_Document segment_
┏━━

‘The Aftermath’ of love and war
By: Matt Brunson
After the soft box office performances of such World War II sagas as Allied and The Zookeeper’s Wife, it’s a wonder that anyone put up the funds to make something as similarly grown-up and period-specific as The Aftermath (two and a half stars out of four). Given the likely financial fate of this one as well, we may not see another WWII yarn until around the time World War III gets off the ground.
That’s a shame because both Allied and The Zookeeper’s Wife deserved better fates. And while The Aftermath doesn’t match their quality or conviction, it’s not one for the trash heap, either. Based on Rhidian Brook’s novel of the same name, it’s set right after the war, as cleanup efforts are underway in Germany by the conquering heroes. While most of the British and American occupiers view all Germans with contempt, forever suspicious that each and every one admired Adolf Hitler, one exception is the kind-hearted Lewis Morgan (Jason Clarke), an officer tasked with helping restore the bombed-out city of Hamburg.

┗━━

_Data section_

┏━━

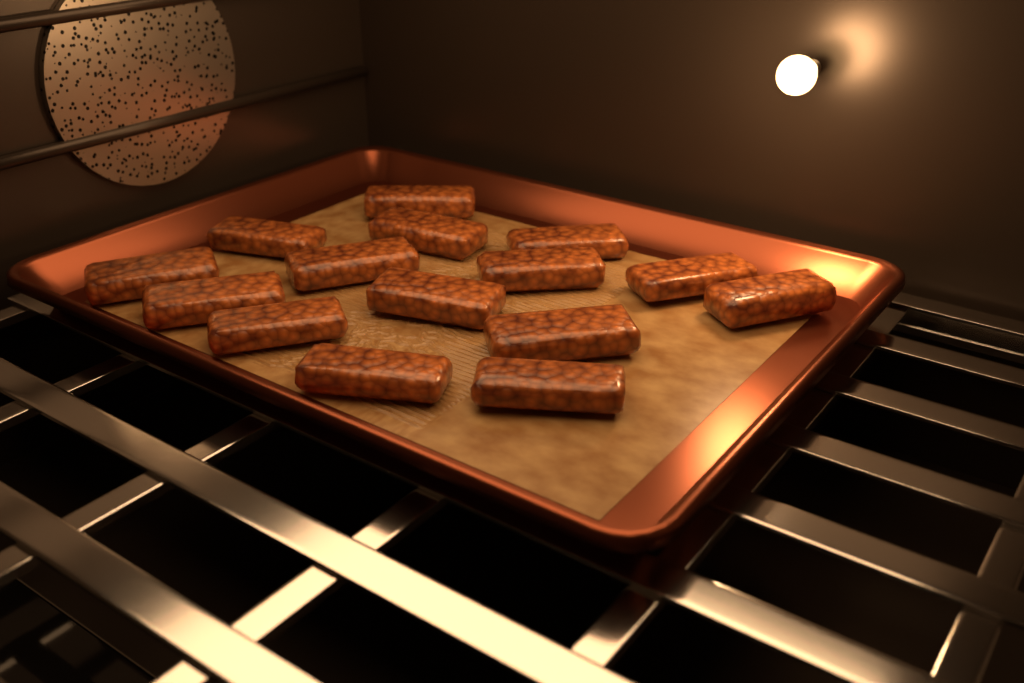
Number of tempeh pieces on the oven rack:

┗━━

_Tasks to carry out_
1: Answer these from the review of The Aftermath:
(a) Which two earlier World War II films does the review say had soft box office performances?
(b) What rating does the review give The Aftermath?
(c) Which city is Lewis Morgan tasked with helping restore?
2: Write the next part of the review of The Aftermath, starting after its last sentence.

_Expected outputs_
1:
(a) Allied and The Zookeeper's Wife.
(b) Two and a half stars out of four.
(c) Hamburg.

2:
Lewis’ wife Rachael (Keira Knightley), on the other hand, doesn’t share his sympathies, which makes matters prickly when the pair move into a luxurious home owned by widower Stefan Lubert (Alexander Skarsgård) and populated by Stefan, his headstrong daughter Freda (Flora Thiemann), and various household servants. The Luberts and staff were expected to vacate the premises when the Morgans moved in, but Lewis’ bleeding heart decreed otherwise, figuring there’s enough square footage for everyone to live separately if not quite equally (the Morgans get the run of the house while the Luberts are confined to the cramped attic). But the proximity nevertheless remains close enough for Rachael to overcome her prejudices and develop an attraction to Stefan while her workaholic husband is away rebuilding the city.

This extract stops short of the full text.